Dog keeps looking for owner after his death

Images adapted from: AsiaWire

Dog owners can attest to a dog’s love and how they seem to always be there for emotional support when others cannot.

Since February, a dog named Xiao-Bao (“Little Treasure”) was seen in a Wuhan hospital lobby for three months, waiting for his owner to return.

The dog waited for his owner to return

HachiCOVID supermarket
Image credit: AsiaWire

Xiao-Bao’s owner, a pensioner, was admitted in the Wuhan Taikang Hospital back in February, and reportedly passed away five days after due to the coronavirus.

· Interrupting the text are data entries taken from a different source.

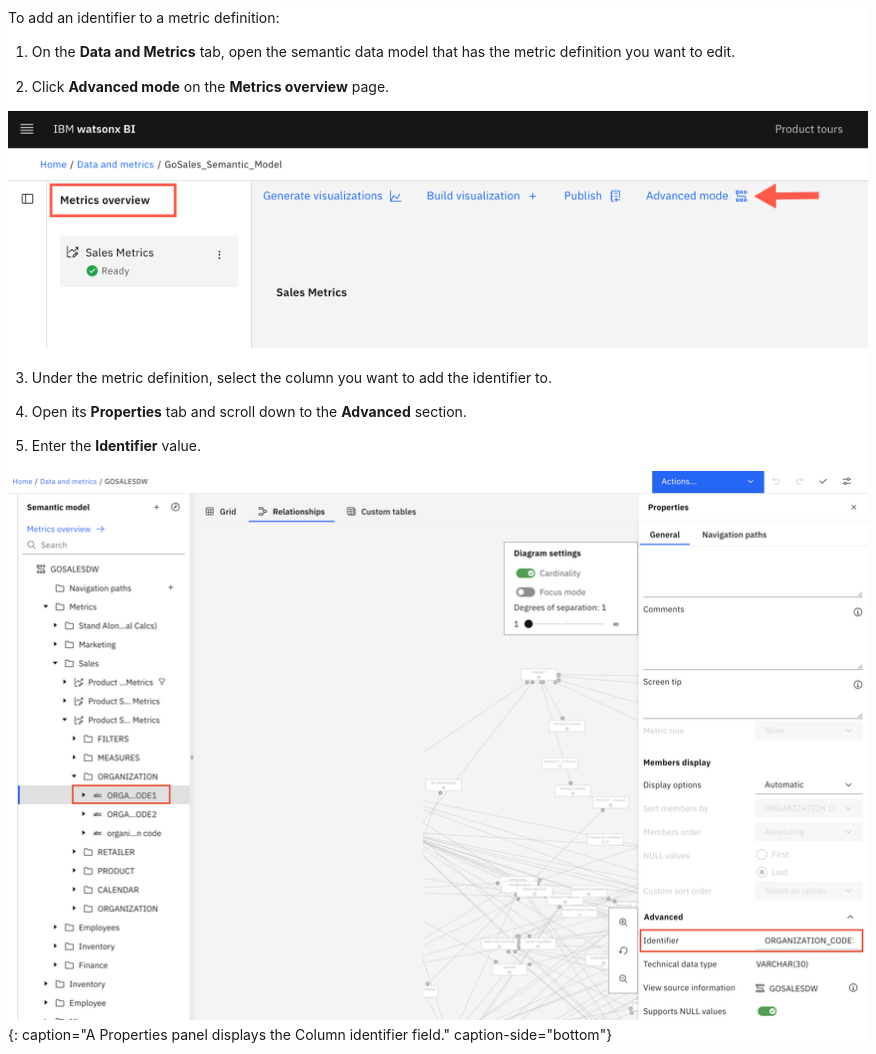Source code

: To add an identifier to a metric definition:

1. On the **Data and Metrics** tab, open the semantic data model that has the metric definition you want to edit.

2. Click **Advanced mode** on the **Metrics overview** page.

  ![Navigating to advanced mode from Metrics overview](images/metrics_overview_adv_mode.png)

3. Under the metric definition, select the column you want to add the identifier to.

4. Open its **Properties** tab and scroll down to the **Advanced** section.

5. Enter the **Identifier** value.

  ![Column Identifer field in Properties](images/semantic_model_column_identifier.png){: caption="A Properties panel displays the Column identifier field." caption-side="bottom"}
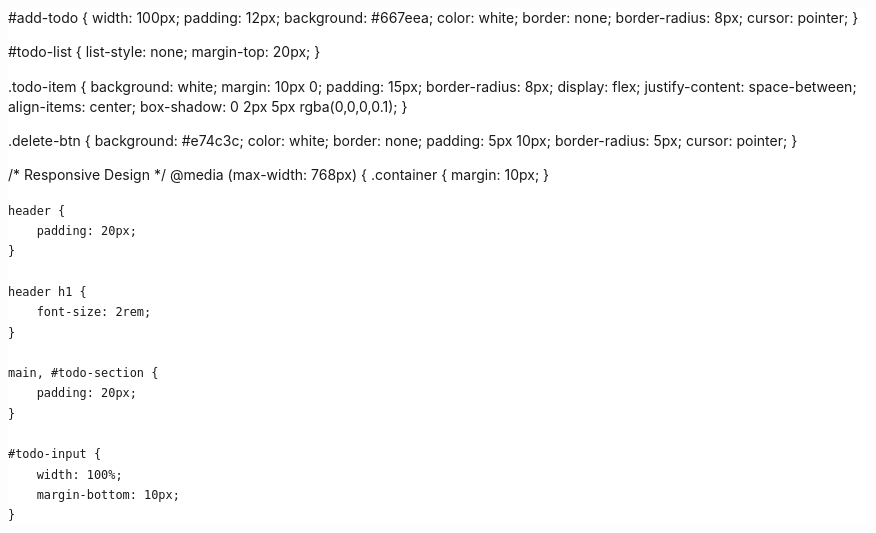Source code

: #add-todo {
    width: 100px;
    padding: 12px;
    background: #667eea;
    color: white;
    border: none;
    border-radius: 8px;
    cursor: pointer;
}

#todo-list {
    list-style: none;
    margin-top: 20px;
}

.todo-item {
    background: white;
    margin: 10px 0;
    padding: 15px;
    border-radius: 8px;
    display: flex;
    justify-content: space-between;
    align-items: center;
    box-shadow: 0 2px 5px rgba(0,0,0,0.1);
}

.delete-btn {
    background: #e74c3c;
    color: white;
    border: none;
    padding: 5px 10px;
    border-radius: 5px;
    cursor: pointer;
}

/* Responsive Design */
@media (max-width: 768px) {
    .container {
        margin: 10px;
    }
    
    header {
        padding: 20px;
    }
    
    header h1 {
        font-size: 2rem;
    }
    
    main, #todo-section {
        padding: 20px;
    }
    
    #todo-input {
        width: 100%;
        margin-bottom: 10px;
    }
    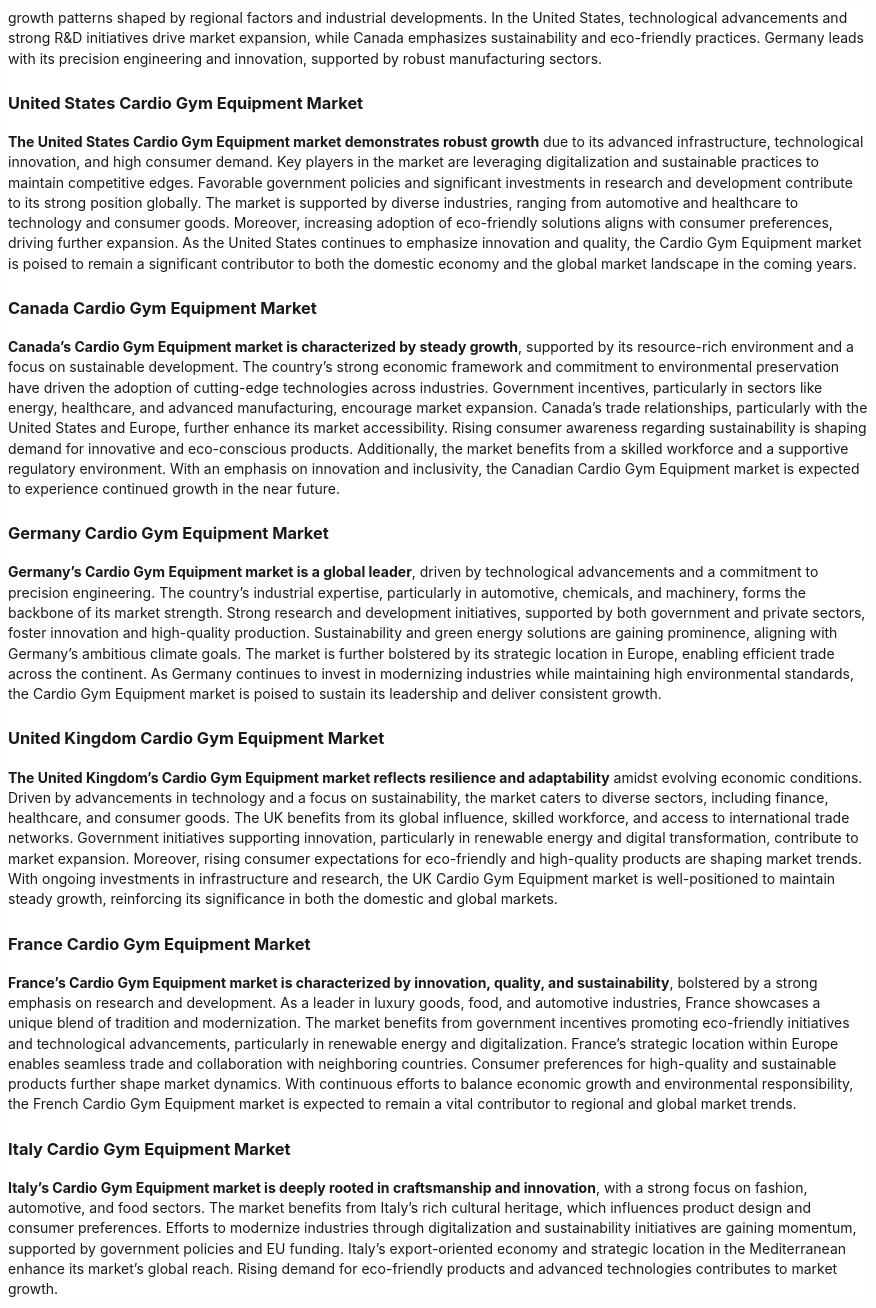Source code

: growth patterns shaped by regional factors and industrial developments. In the United States, technological advancements and strong R&amp;D initiatives drive market expansion, while Canada emphasizes sustainability and eco-friendly practices. Germany leads with its precision engineering and innovation, supported by robust manufacturing sectors.</span></em></p></blockquote><h3><strong>United States Cardio Gym Equipment Market</strong></h3><p><strong>The United States Cardio Gym Equipment market demonstrates robust growth</strong> due to its advanced infrastructure, technological innovation, and high consumer demand. Key players in the market are leveraging digitalization and sustainable practices to maintain competitive edges. Favorable government policies and significant investments in research and development contribute to its strong position globally. The market is supported by diverse industries, ranging from automotive and healthcare to technology and consumer goods. Moreover, increasing adoption of eco-friendly solutions aligns with consumer preferences, driving further expansion. As the United States continues to emphasize innovation and quality, the Cardio Gym Equipment market is poised to remain a significant contributor to both the domestic economy and the global market landscape in the coming years.</p><h3><strong>Canada Cardio Gym Equipment Market</strong></h3><p><strong>Canada&rsquo;s Cardio Gym Equipment market is characterized by steady growth</strong>, supported by its resource-rich environment and a focus on sustainable development. The country&rsquo;s strong economic framework and commitment to environmental preservation have driven the adoption of cutting-edge technologies across industries. Government incentives, particularly in sectors like energy, healthcare, and advanced manufacturing, encourage market expansion. Canada&rsquo;s trade relationships, particularly with the United States and Europe, further enhance its market accessibility. Rising consumer awareness regarding sustainability is shaping demand for innovative and eco-conscious products. Additionally, the market benefits from a skilled workforce and a supportive regulatory environment. With an emphasis on innovation and inclusivity, the Canadian Cardio Gym Equipment market is expected to experience continued growth in the near future.</p><h3><strong>Germany Cardio Gym Equipment Market</strong></h3><p><strong>Germany&rsquo;s Cardio Gym Equipment market is a global leader</strong>, driven by technological advancements and a commitment to precision engineering. The country&rsquo;s industrial expertise, particularly in automotive, chemicals, and machinery, forms the backbone of its market strength. Strong research and development initiatives, supported by both government and private sectors, foster innovation and high-quality production. Sustainability and green energy solutions are gaining prominence, aligning with Germany&rsquo;s ambitious climate goals. The market is further bolstered by its strategic location in Europe, enabling efficient trade across the continent. As Germany continues to invest in modernizing industries while maintaining high environmental standards, the Cardio Gym Equipment market is poised to sustain its leadership and deliver consistent growth.</p><h3><strong>United Kingdom Cardio Gym Equipment Market</strong></h3><p><strong>The United Kingdom&rsquo;s Cardio Gym Equipment market reflects resilience and adaptability</strong> amidst evolving economic conditions. Driven by advancements in technology and a focus on sustainability, the market caters to diverse sectors, including finance, healthcare, and consumer goods. The UK benefits from its global influence, skilled workforce, and access to international trade networks. Government initiatives supporting innovation, particularly in renewable energy and digital transformation, contribute to market expansion. Moreover, rising consumer expectations for eco-friendly and high-quality products are shaping market trends. With ongoing investments in infrastructure and research, the UK Cardio Gym Equipment market is well-positioned to maintain steady growth, reinforcing its significance in both the domestic and global markets.</p><h3><strong>France Cardio Gym Equipment Market</strong></h3><p><strong>France&rsquo;s Cardio Gym Equipment market is characterized by innovation, quality, and sustainability</strong>, bolstered by a strong emphasis on research and development. As a leader in luxury goods, food, and automotive industries, France showcases a unique blend of tradition and modernization. The market benefits from government incentives promoting eco-friendly initiatives and technological advancements, particularly in renewable energy and digitalization. France&rsquo;s strategic location within Europe enables seamless trade and collaboration with neighboring countries. Consumer preferences for high-quality and sustainable products further shape market dynamics. With continuous efforts to balance economic growth and environmental responsibility, the French Cardio Gym Equipment market is expected to remain a vital contributor to regional and global market trends.</p><h3><strong>Italy Cardio Gym Equipment Market</strong></h3><p><strong>Italy&rsquo;s Cardio Gym Equipment market is deeply rooted in craftsmanship and innovation</strong>, with a strong focus on fashion, automotive, and food sectors. The market benefits from Italy&rsquo;s rich cultural heritage, which influences product design and consumer preferences. Efforts to modernize industries through digitalization and sustainability initiatives are gaining momentum, supported by government policies and EU funding. Italy&rsquo;s export-oriented economy and strategic location in the Mediterranean enhance its market&rsquo;s global reach. Rising demand for eco-friendly products and advanced technologies contributes to market growth.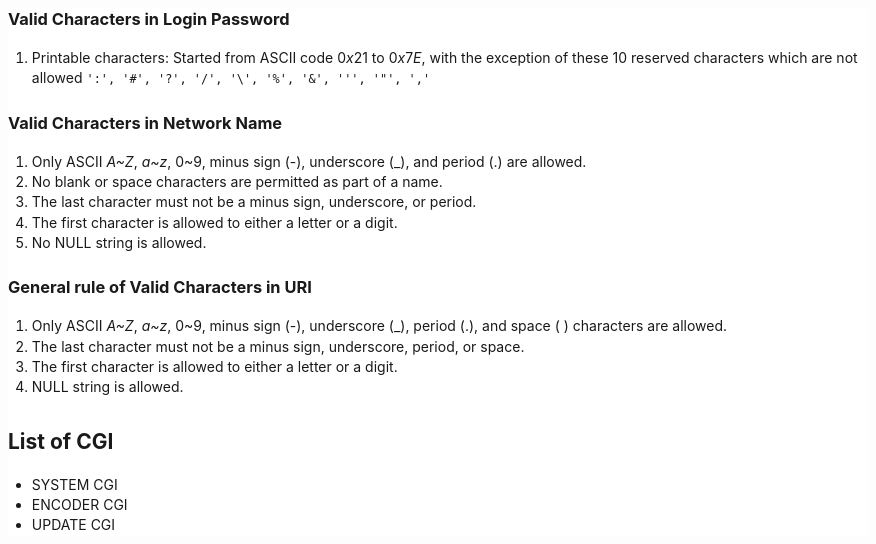 ### Valid Characters in Login Password 

1. Printable characters: Started from ASCII code $0x21$ to $0x7E$, with the exception of these 10 reserved characters which are not allowed  `':', '#', '?', '/', '\', '%', '&', ''', '"', ','`  

### Valid Characters in Network Name
1. Only ASCII *A~Z*, *a~z*, 0~9, minus sign (-), underscore (_), and period (.) are allowed.  
2. No blank or space characters are permitted as part of a name.  
3. The last character must not be a minus sign, underscore, or period.  
4. The first character is allowed to either a letter or a digit.  
5. No NULL string is allowed.  

### General  rule of Valid Characters in URI
1. Only ASCII *A~Z*, *a~z*, 0~9, minus sign (-), underscore (_), period (.), and space ( ) characters are allowed.  
2. The last character must not be a minus sign, underscore, period, or space.  
3. The first character is allowed to either a letter or a digit.  
4. NULL string is allowed.  

## List of CGI

* SYSTEM CGI
* ENCODER CGI
* UPDATE CGI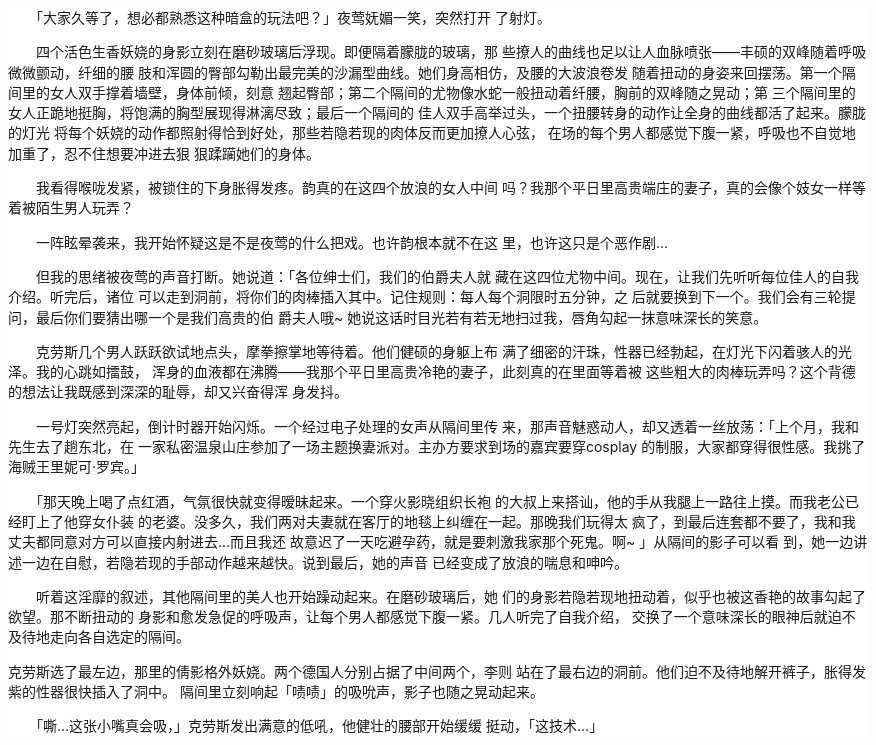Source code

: 　　「大家久等了，想必都熟悉这种暗盒的玩法吧？」夜莺妩媚一笑，突然打开
了射灯。

　　四个活色生香妖娆的身影立刻在磨砂玻璃后浮现。即便隔着朦胧的玻璃，那
些撩人的曲线也足以让人血脉喷张——丰硕的双峰随着呼吸微微颤动，纤细的腰
肢和浑圆的臀部勾勒出最完美的沙漏型曲线。她们身高相仿，及腰的大波浪卷发
随着扭动的身姿来回摆荡。第一个隔间里的女人双手撑着墙壁，身体前倾，刻意
翘起臀部；第二个隔间的尤物像水蛇一般扭动着纤腰，胸前的双峰随之晃动；第
三个隔间里的女人正跪地挺胸，将饱满的胸型展现得淋漓尽致；最后一个隔间的
佳人双手高举过头，一个扭腰转身的动作让全身的曲线都活了起来。朦胧的灯光
将每个妖娆的动作都照射得恰到好处，那些若隐若现的肉体反而更加撩人心弦，
在场的每个男人都感觉下腹一紧，呼吸也不自觉地加重了，忍不住想要冲进去狠
狠蹂躏她们的身体。

　　我看得喉咙发紧，被锁住的下身胀得发疼。韵真的在这四个放浪的女人中间
吗？我那个平日里高贵端庄的妻子，真的会像个妓女一样等着被陌生男人玩弄？

　　一阵眩晕袭来，我开始怀疑这是不是夜莺的什么把戏。也许韵根本就不在这
里，也许这只是个恶作剧…

　　但我的思绪被夜莺的声音打断。她说道：「各位绅士们，我们的伯爵夫人就
藏在这四位尤物中间。现在，让我们先听听每位佳人的自我介绍。听完后，诸位
可以走到洞前，将你们的肉棒插入其中。记住规则：每人每个洞限时五分钟，之
后就要换到下一个。我们会有三轮提问，最后你们要猜出哪一个是我们高贵的伯
爵夫人哦~ 她说这话时目光若有若无地扫过我，唇角勾起一抹意味深长的笑意。

　　克劳斯几个男人跃跃欲试地点头，摩拳擦掌地等待着。他们健硕的身躯上布
满了细密的汗珠，性器已经勃起，在灯光下闪着骇人的光泽。我的心跳如擂鼓，
浑身的血液都在沸腾——我那个平日里高贵冷艳的妻子，此刻真的在里面等着被
这些粗大的肉棒玩弄吗？这个背德的想法让我既感到深深的耻辱，却又兴奋得浑
身发抖。

　　一号灯突然亮起，倒计时器开始闪烁。一个经过电子处理的女声从隔间里传
来，那声音魅惑动人，却又透着一丝放荡：「上个月，我和先生去了趟东北，在
一家私密温泉山庄参加了一场主题换妻派对。主办方要求到场的嘉宾要穿cosplay
的制服，大家都穿得很性感。我挑了海贼王里妮可·罗宾。」

　　「那天晚上喝了点红酒，气氛很快就变得暧昧起来。一个穿火影晓组织长袍
的大叔上来搭讪，他的手从我腿上一路往上摸。而我老公已经盯上了他穿女仆装
的老婆。没多久，我们两对夫妻就在客厅的地毯上纠缠在一起。那晚我们玩得太
疯了，到最后连套都不要了，我和我丈夫都同意对方可以直接内射进去…而且我还
故意迟了一天吃避孕药，就是要刺激我家那个死鬼。啊~ 」从隔间的影子可以看
到，她一边讲述一边在自慰，若隐若现的手部动作越来越快。说到最后，她的声音
已经变成了放浪的喘息和呻吟。

　　听着这淫靡的叙述，其他隔间里的美人也开始躁动起来。在磨砂玻璃后，她
们的身影若隐若现地扭动着，似乎也被这香艳的故事勾起了欲望。那不断扭动的
身影和愈发急促的呼吸声，让每个男人都感觉下腹一紧。几人听完了自我介绍，
交换了一个意味深长的眼神后就迫不及待地走向各自选定的隔间。

克劳斯选了最左边，那里的倩影格外妖娆。两个德国人分别占据了中间两个，李则
站在了最右边的洞前。他们迫不及待地解开裤子，胀得发紫的性器很快插入了洞中。
隔间里立刻响起「啧啧」的吸吮声，影子也随之晃动起来。

　　「嘶…这张小嘴真会吸，」克劳斯发出满意的低吼，他健壮的腰部开始缓缓
挺动，「这技术…」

His 7-year-old dog roamed the hospital lobby for 3 months, being fed by people in the hospital while still looking for his owner.

HachiCOVID lobby
Image credit: AsiaWire

No matter what the hospital staff did, Xiao-Bao returned to wait at the hospital, even when they tried to drop him off in another place. It seems Xiao-Bao’s attachment to his owner is too strong to break.

His loyalty drew comparisons to Hachikō

HachiCOVID Hachiko
Image credit: Focus Cinéma

Xiao-Bao’s story of loyalty drew comparisons to another dog, Hachikō.

Hachikō was an Akita dog who famously waited at a train station for his owner for 9 years, living off of strangers’ kindness. His owner, Hidesaburō Ueno, had died from a cerebral hemorrhage, but Hachikō remained at the station until his own death.

Hachikō’s story inspired many books and media adaptations as a result, and demonstrates how loyal dogs were to their owners.

HachiCOVID Hachiko statue
Today, a bronze statue of Hachikō waits at the Shibuya Station
Image credit: Tripadvisor

HachiCOVID leash
Image credit: AsiaWire

Ultimately, they took Xiao-Bao to an animal shelter, where they hope he will find a new owner. Only time will tell if he will be able to move on.

Animals need attention as well

Self-care is undoubtedly important right now, especially with the virus still looming. But people sometimes forget how the pandemic’s also affected animals, especially family dogs who are used to taking walks and close physical contact daily.

They need just as much care and attention as the people around us, so be sure to check up on your furry best friends.